**FRAGEN ZUM MATERIAL:**
1 > Welchen Grund nennt der Textauszug dafür, dass sich Chassis und Elektronik derzeit so schnell weiterentwickeln? Antworten Sie in ein bis drei Sätzen.
2 > An welche Rennstrecke in Valencia sind die Autoren laut dem Textauszug gereist?

**TEXTAUSZUG:**
>>

Fahrbarkeit statt noch mehr Power

Aber das ist längst nicht mehr alles, denn diese Power muss schließlich für die beste Rundenzeit auch nutzbar sein. Chassis und Elektronik entwickeln sich daher aktuell in einem Tempo weiter, in dem in den letzten zwei Jahrzehnten noch die Motorleistung gesteigert wurde. Fahrbarkeit lautet das Stichwort, das heute mehr zählt als Power.

Gleich blieb die eine entscheidende Frage: Welches Serien-Superbike schnürt das beste und schnellste Paket? Um sie für 2025 zu beantworten, sind wir mit Pirelli, dem Reifenausrüster der Superbike-Weltmeisterschaft, nach Valencia an den Circuit Ricardo Tormo gereist und nehmen uns BMW M 1000 RR, Ducati Panigale V4 S und Honda 1000 RR-R Fireblade SP zur Brust.

BMW M 1000 RR mit M-Carbonrädern

Werfen wir zuerst einen Blick auf die wichtigsten Neuerungen der Kandidatinnen, deren frische Diablo-Superbike-Slicks gerade noch von Heizdecken auf Temperatur gebracht werden.

<<

**ROHDATEN:**
>>

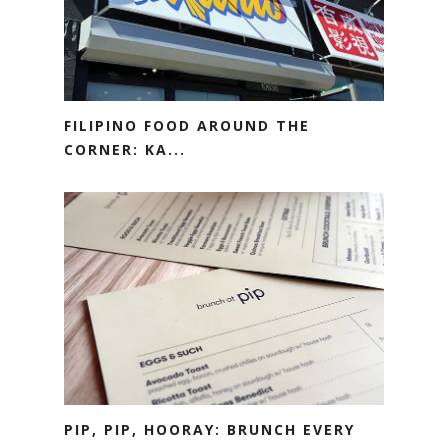
FILIPINO FOOD AROUND THE
CORNER: KA...
PIP, PIP, HOORAY: BRUNCH EVERY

<<

**ERGEBNISSE DER ÜBUNG:**
1 > Die Motorleistung muss für die beste Rundenzeit auch nutzbar sein, deshalb zählt heute die Fahrbarkeit mehr als die reine Power. Daher entwickeln sich Chassis und Elektronik in dem Tempo weiter, in dem in den letzten zwei Jahrzehnten die Motorleistung gesteigert wurde.

2 > An den Circuit Ricardo Tormo.